Python Performance's activewear integrate strips of sticky fabric that act in a similar way, pulling the skin and fascia away from the muscle in some areas, while compressing others.
Launched on Kickstarter today, the Contour Compression collection features tops and leggings. They are described by Python Performance CEO Oscar Ryndziewicz as "the closest one can get to actual tape", which usually needs to be applied by an expert.
The company claims to have had positive feedback from an extensive period of testing with athletes and sports scientists.
"What we have developed is not currently available elsewhere," Ryndziewicz told Dezeen. "From those who have already tried our clothing we hear that, comparative to training without our garments, they are able to warm up quicker and feel overall more supported."
"In fact, not a single person who has put on our Contour Compression clothing has felt anything other than positive benefits to their performance, warm-up and the feeling of support," he said.
Python Performance worked with sportswear designers – including a former Speedo and compression-wear designer – and exercise physiologists at the University of Birmingham to develop the garments.
While other companies have previously applied kinesiology principles to sportswear design, Python Performance's are distinguished by Lycra-backed strips of fabric that grip the skin as tape would, rather than sliding over it.
The strip placement and width has been developed to work on most body shapes. Ryndziewicz believes the garments are suited to both professional athletes who need to supplement their rehabilitation programmes and occasional exercisers who would otherwise be unlikely to use sports tape.

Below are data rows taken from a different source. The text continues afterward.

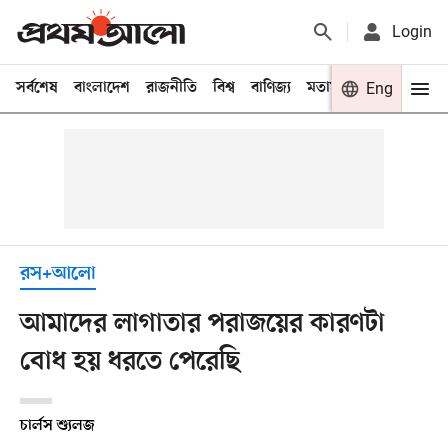
Login
সর্বশেষ
বাংলাদেশ
রাজনীতি
বিশ্ব
বাণিজ্য
মতামত
খেলা
Eng
বিনো
রস+আলো
আমাদের লাগাতার পরাজয়ের কারণটা
বোধ হয় ধরতে পেরেছি
চার্লস শ্যুলজ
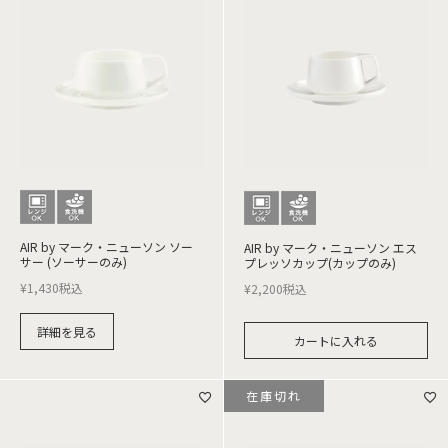
AIR by マーク・ニューソン ソー
AIR by マーク・ニューソン エス
サー (ソーサーのみ)
プレッソカップ(カップのみ)
¥
1,430
税込
¥
2,200
税込
詳細を見る
カートに入れる
在庫切れ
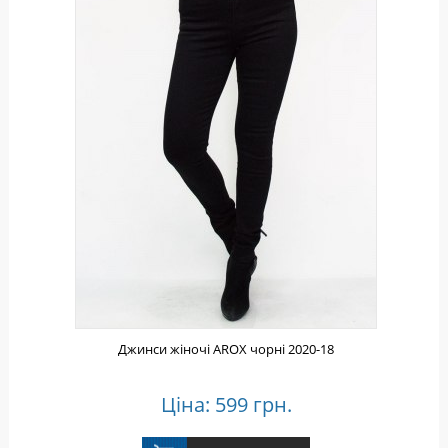
Джинси жіночі AROX чорні 2020-18
Ціна: 599 грн.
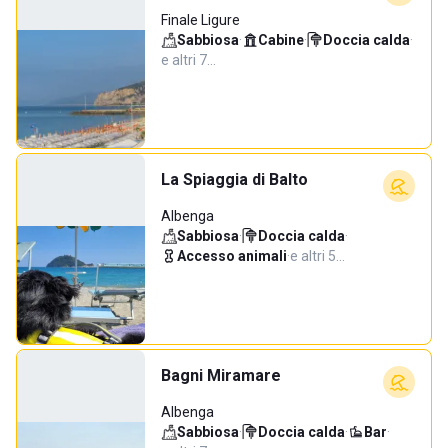
Finale Ligure
Sabbiosa
·
Cabine
·
Doccia calda
·
e altri 7…
La Spiaggia di Balto
Albenga
Sabbiosa
·
Doccia calda
·
Accesso animali
·
e altri 5…
Bagni Miramare
Albenga
Sabbiosa
·
Doccia calda
·
Bar
·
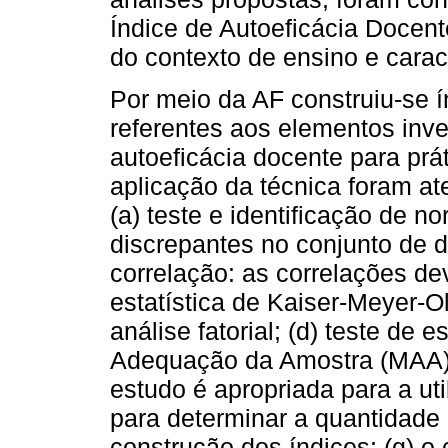
Índice de Autoeficácia Docente
do contexto de ensino e carac
Por meio da AF construiu-se ín
referentes aos elementos inve
autoeficácia docente para prá
aplicação da técnica foram at
(a) teste e identificação de n
discrepantes no conjunto de d
correlação: as correlações dev
estatística de Kaiser-Meyer-Ol
análise fatorial; (d) teste de 
Adequação da Amostra (MAA) p
estudo é apropriada para a util
para determinar a quantidade
construção dos índices; (g) o 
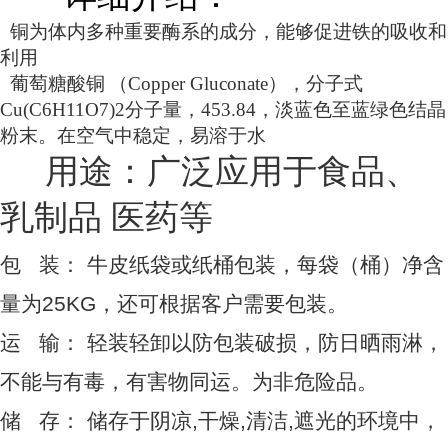
铜为体内多种重要酶系的成分，能够促进铁的吸收和
利用
葡萄糖酸铜
（
Copper Gluconate
），分子式
Cu(C6H11O7)2
分子量，
453.84
，淡蓝色至蓝绿色结晶
粉末。在空气中稳定，易溶于水
用途：
广泛应用于食品、
乳制品 医药等
包 装： 牛皮纸袋或纸桶包装，每袋（桶）净含
量为25KG，还可根据客户需要包装。
运 输： 轻装轻卸以防包装破损，防日晒雨淋，
不能与有毒，有害物同运。为非危险品。
储 存： 储存于阴凉,干燥,清洁,遮光的环境中，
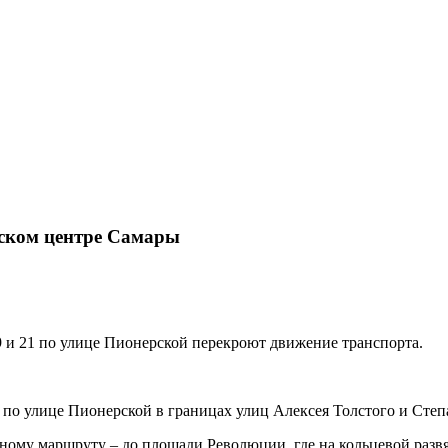
еском центре Самары
 и 21 по улице Пионерской перекроют движение транспорта.
ь по улице Пионерской в границах улиц Алексея Толстого и Степ
ому маршруту – до площади Революции, где на кольцевой развяз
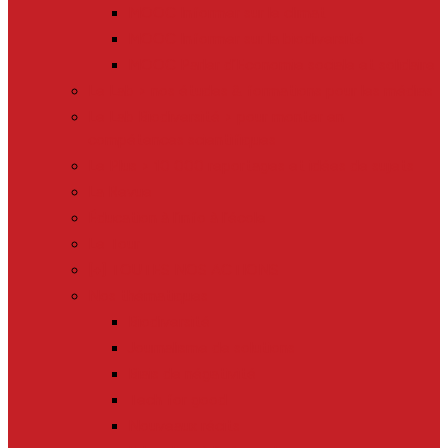
MOOC Informer sur le climat
MOOC Informer sur la biodiversité
MOOC Parler d’Economie sociale et solidaire
Le Lab > nos études & formations pour les médias
Le Lab Biodiversité > pour monter en
compétences scientifiques
Le Plus > 10 000 reportages et idées de sujets
La Revue
Éducation à l’info à l’école
Le Tour
[+] TOUTES NOS ACTIONS
Nos thématiques
Biodiversité
Journalisme de solutions
Biais de négativité
Tech for good
Nouveaux récits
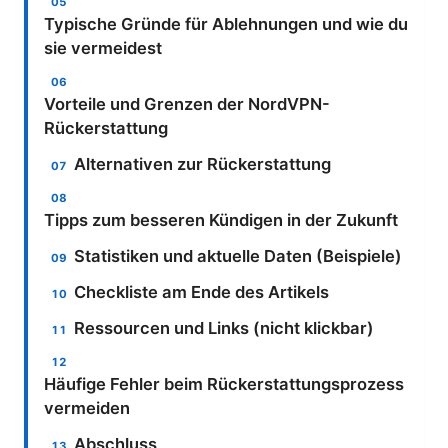
Typische Gründe für Ablehnungen und wie du
sie vermeidest
Vorteile und Grenzen der NordVPN-
Rückerstattung
Alternativen zur Rückerstattung
Tipps zum besseren Kündigen in der Zukunft
Statistiken und aktuelle Daten (Beispiele)
Checkliste am Ende des Artikels
Ressourcen und Links (nicht klickbar)
Häufige Fehler beim Rückerstattungsprozess
vermeiden
Abschluss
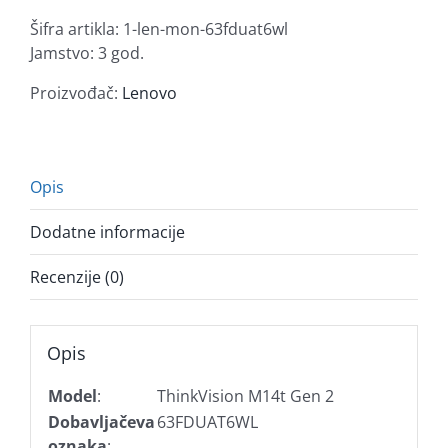
2
Šifra artikla:
1-len-mon-63fduat6wl
14'',
Jamstvo: 3 god.
Tilt,
Pivot,
Proizvođač:
Lenovo
HAS,
touch
količina
Opis
Dodatne informacije
Recenzije (0)
Opis
Model
:
ThinkVision M14t Gen 2
Dobavljačeva
63FDUAT6WL
oznaka
:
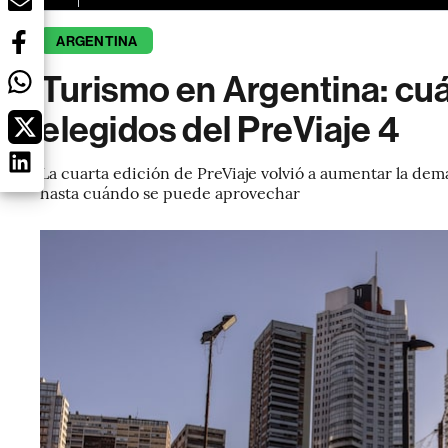
ARGENTINA
Turismo en Argentina: cuá
elegidos del PreViaje 4
La cuarta edición de PreViaje volvió a aumentar la dem
hasta cuándo se puede aprovechar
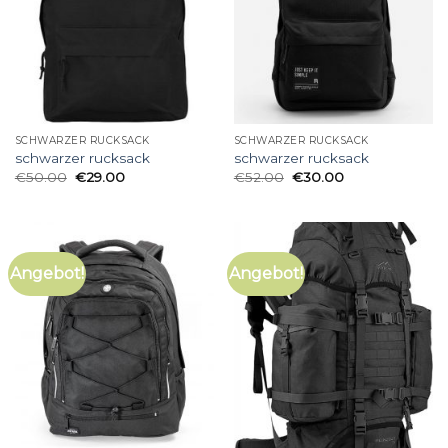
SCHWARZER RUCKSACK
SCHWARZER RUCKSACK
schwarzer rucksack
schwarzer rucksack
€
50.00
€
29.00
€
52.00
€
30.00
Angebot!
Angebot!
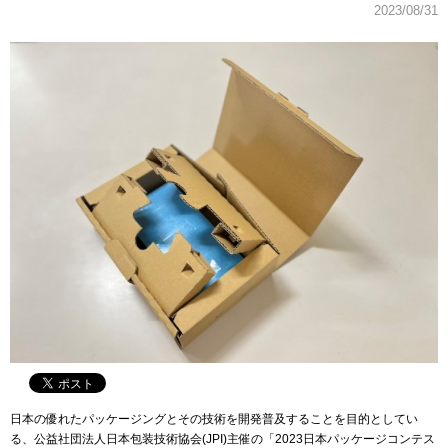
2023/08/31
日本の優れたパッケージングとその技術を開発普及することを目的としてい
る、公益社団法人日本包装技術協会(JPI)主催の「2023日本パッケージコンテス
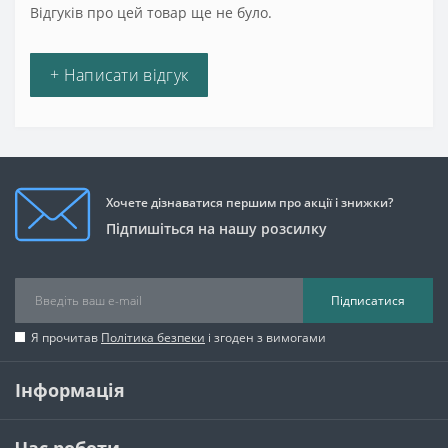
Відгуків про цей товар ще не було.
+ Написати відгук
Хочете дізнаватися першим про акції і знижки?
Підпишіться на нашу розсилку
Підписатися
Я прочитав
Політика безпеки
і згоден з вимогами
Інформація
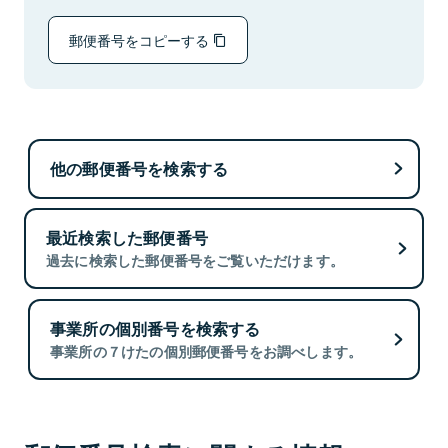
郵便番号をコピーする
他の郵便番号を検索する
最近検索した郵便番号
過去に検索した郵便番号をご覧いただけます。
事業所の個別番号を検索する
事業所の７けたの個別郵便番号をお調べします。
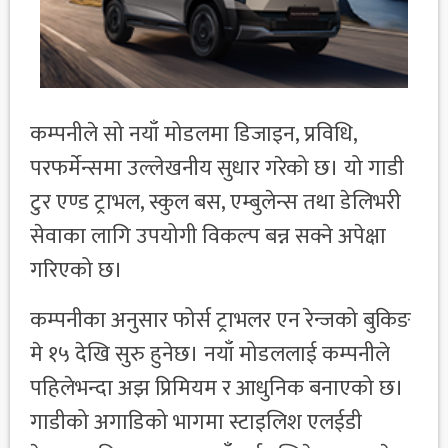
कम्पनीले सो नयाँ मोडलमा डिजाइन, प्रविधि,
परफर्मेन्समा उल्लेखनीय सुधार गरेको छ। यो गाडी
टुर एण्ड ट्राभल, स्कुल बस, एम्बुलेन्स तथा डेलिभरी
सेवाका लागि उपयोगी विकल्प बन्न सक्ने अपेक्षा
गरिएको छ।
कम्पनीका अनुसार फोर्स ट्राभलर एन रेन्जको बुकिङ
मे १५ देखि सुरु हुनेछ। नयाँ मोडललाई कम्पनीले
पहिलेभन्दा अझ प्रिमियम र आधुनिक बनाएको छ।
गाडीको अगाडिको भागमा स्टाइलिश एलईडी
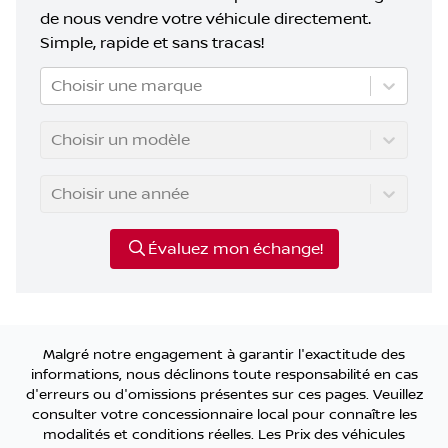
de nous vendre votre véhicule directement.
Simple, rapide et sans tracas!
Choisir une marque
Choisir un modèle
Choisir une année
Évaluez mon échange!
Malgré notre engagement à garantir l'exactitude des
informations, nous déclinons toute responsabilité en cas
d'erreurs ou d'omissions présentes sur ces pages. Veuillez
consulter votre concessionnaire local pour connaître les
modalités et conditions réelles. Les Prix des véhicules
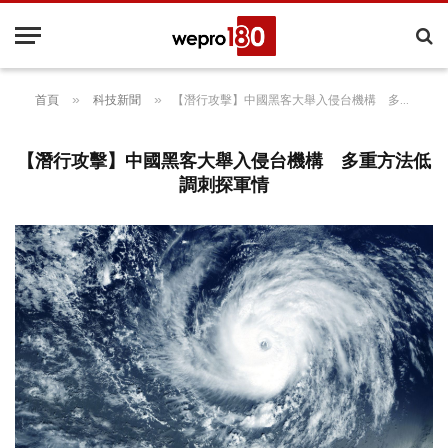
»
»
首頁
科技新聞
【潛行攻擊】中國黑客大舉入侵台機構 多重方法低調刺探軍情
【潛行攻擊】中國黑客大舉入侵台機構 多重方法低
調刺探軍情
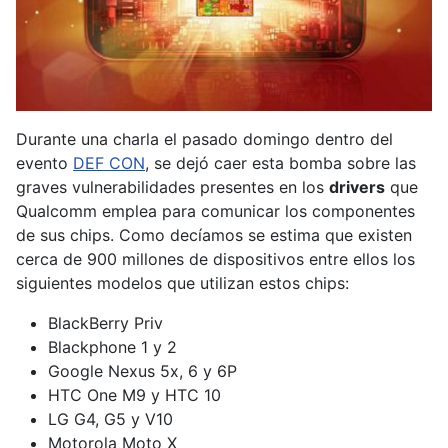
Durante una charla el pasado domingo dentro del
evento
DEF CON
, se dejó caer esta bomba sobre las
graves vulnerabilidades presentes en los
drivers
que
Qualcomm emplea para comunicar los componentes
de sus chips. Como decíamos se estima que existen
cerca de 900 millones de dispositivos entre ellos los
siguientes modelos que utilizan estos chips:
BlackBerry Priv
Blackphone 1 y 2
Google Nexus 5x, 6 y 6P
HTC One M9 y HTC 10
LG G4, G5 y V10
Motorola Moto X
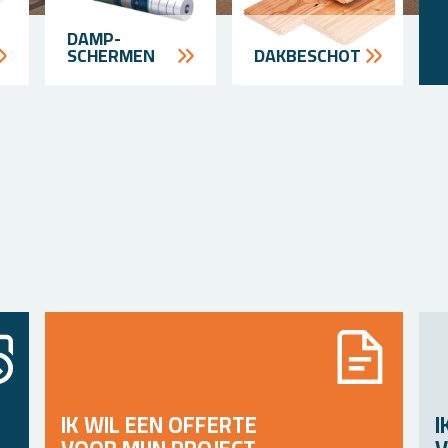
DAMP­
SCHERMEN
DAK­BESCHOT
IK WIL EEN OFFERTE
I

"Putting on kinesiology tape requires a real knowledge of anatomy and takes far longer than putting on compression wear," said Ryndziewicz. "Our garments mean wearers can be ready to go in no time."
Python Performance's garments represent one new innovation in the rapidly evolving field of activewear. While big brands like Nike and Adidas dominate the market, new ideas have also come from independent designers like Pauline van Dongen, who created experimental athletics apparel from the same material that contraceptives brand Skyn uses to make its condoms.
Meanwhile, experimental adventure brand Vollebak has created a jacket with ceramic panels that helps prevent injuries from steep falls.